Rather than recognize that European anti-Semitism and its concomitant hostility toward Israel is the consequence of internal European dynamics, the Israeli media tend to cast both as a function of Israel's actions. Doing so certainly makes for neat, easily digestible news stories, but it also trivializes the situation. Moreover, by acting as though Israel's actual behavior is at all relevant to European treatment of Jews and the Jewish state, the local media effectively buy into cynical European moves to belittle the significance of anti-Jewish violence. They give credence to false European claims that the firebombing of synagogues is simply the regrettable consequence of the Palestinian-Israeli conflict.
Then there is the issue of Israel's constant quest to end its international isolation. For many Israelis, it is tantalizing to think that we can end our international isolation by joining the EU. The EU is seen as a club of rich and cultured countries with which Israel would benefit from merging. This view again is nurtured by the media, which have failed to report on the failure of the European welfare state model.
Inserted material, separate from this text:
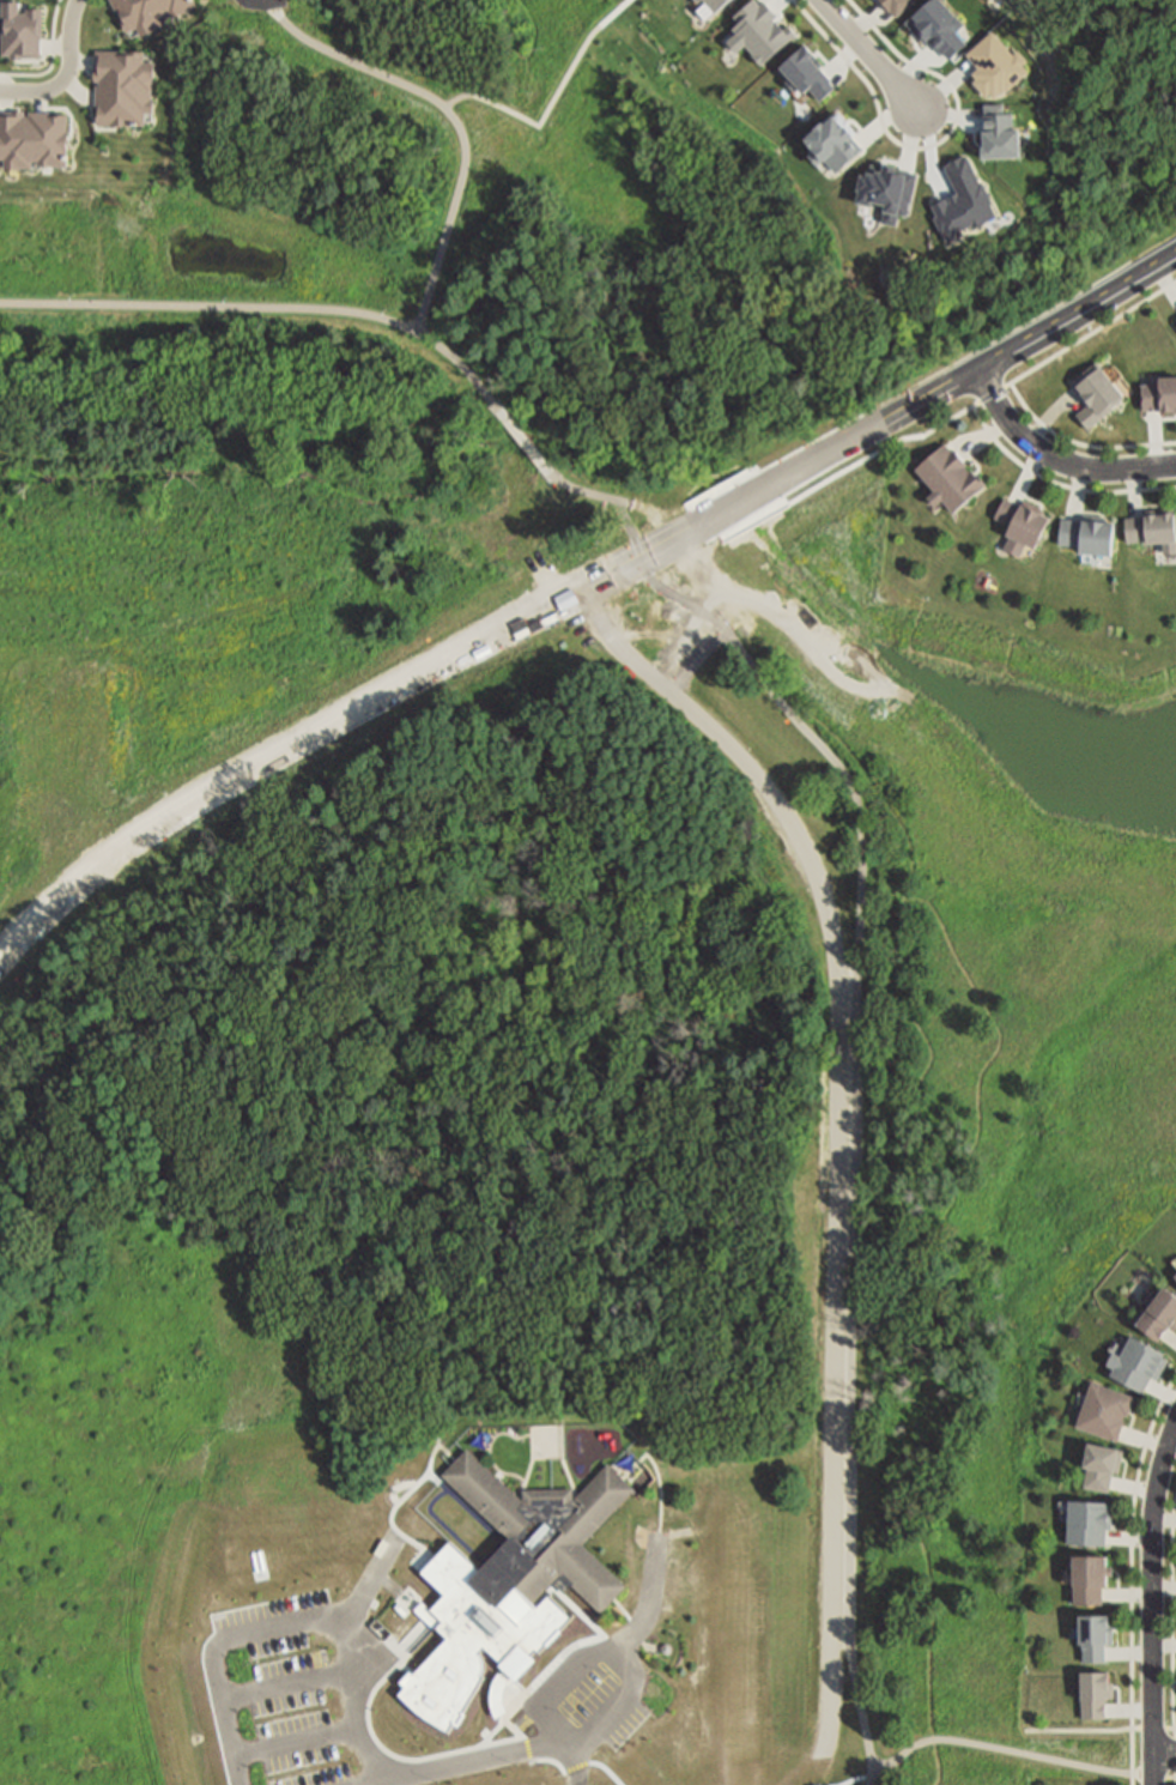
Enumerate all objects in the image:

In light of the media's refusal to tell the story of Europe's hostility toward Jews and the Jewish state, or the story of the EU's severe economic problems, it is not surprising that precious few Israeli politicians have a clear understanding of Europe. Successive foreign ministers - from Shimon Peres to Silvan Shalom to Tzipi Livni to Avigdor Lieberman - have all voiced varying degrees of support for Israeli membership in the EU. Their statements have never been challenged in debate.
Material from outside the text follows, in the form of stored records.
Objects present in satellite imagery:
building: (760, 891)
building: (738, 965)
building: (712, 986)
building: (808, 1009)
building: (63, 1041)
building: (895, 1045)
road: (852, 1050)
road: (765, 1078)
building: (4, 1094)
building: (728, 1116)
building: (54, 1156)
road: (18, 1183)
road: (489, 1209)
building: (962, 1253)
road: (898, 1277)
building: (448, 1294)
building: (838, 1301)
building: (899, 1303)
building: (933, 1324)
Finally, there is the nostalgia that many Israelis feel toward the old pre-war Europe from their grandparents' stories. That long gone Europe, where young women and men would walk along the promenades in Berlin, Paris, Antwerp and Prague holding hands and eating ice cream, breathing in the air of Heinrich Heine and Franz Kafka, has been kept alive in the imaginations of generations of Israelis. Many of them work today as leading journalists, movie directors and actors. For many Israelis, then, the myth of Europe is more familiar than the real Europe.
Looking to a future of an increasingly Jew-hating Europe it is clear that Israel and Israelis must quickly divest ourselves of our delusions about Europe. For Israel to competently contend with Europe in the coming years, it will be essential that both our political leaders and society as a whole gain a firm grasp of where Europe stands in relation to both the Jewish people and the Jewish state.
With a burgeoning and deeply anti-Semitic Muslim minority, and with a Christian majority increasingly comfortable with flaunting traditional anti-Semitic attitudes, dispensing with anti-Jewish myths ranks low on the priority list for most European leaders. In contrast, for Israel, gazing at this unfolding European state of affairs, it is clear that abandoning our adoration for a mythological Europe is one of the most urgent items on our national agenda.